▸ **ASSIGNMENT**
Please give every line below again exactly, but not its pictures.

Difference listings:
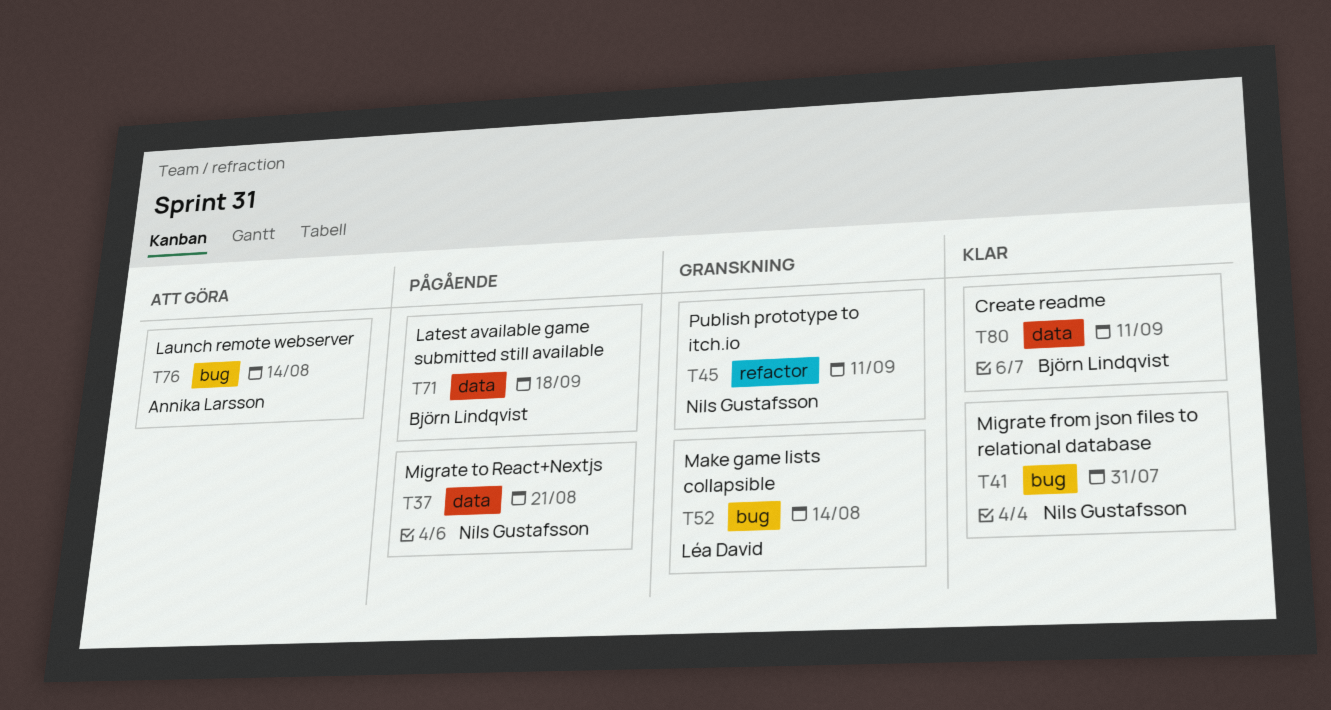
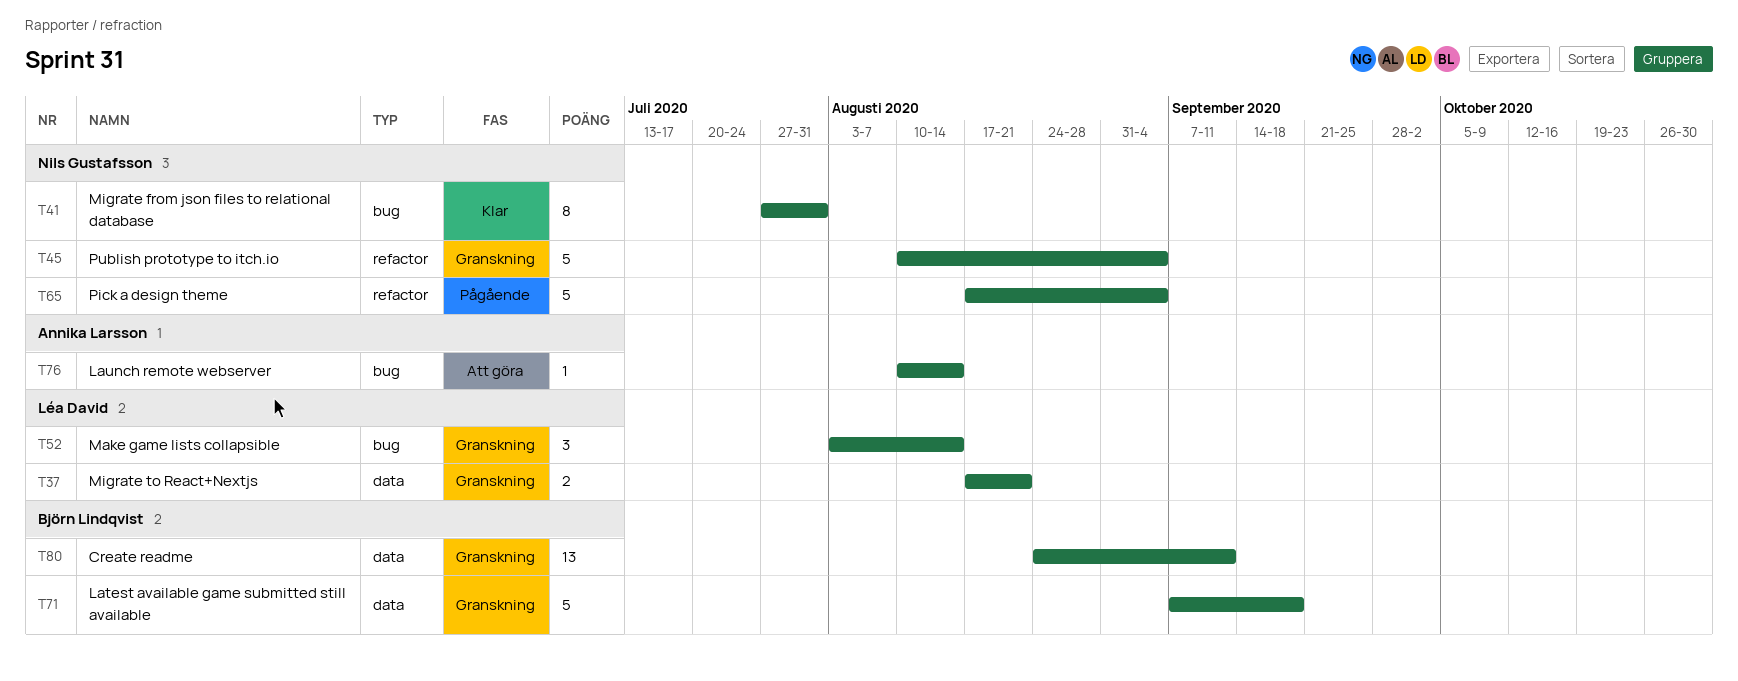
T37, status: Pågående -> Granskning
T37, owner: Nils Gustafsson -> Léa David
T45, due: Sep 11 -> Sep 4
T65: none -> present
T71, status: Pågående -> Granskning
T80, status: Klar -> Granskning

▸ **ANSWER BOX**
T37, status: Pågående -> Granskning
T37, owner: Nils Gustafsson -> Léa David
T45, due: Sep 11 -> Sep 4
T65: none -> present
T71, status: Pågående -> Granskning
T80, status: Klar -> Granskning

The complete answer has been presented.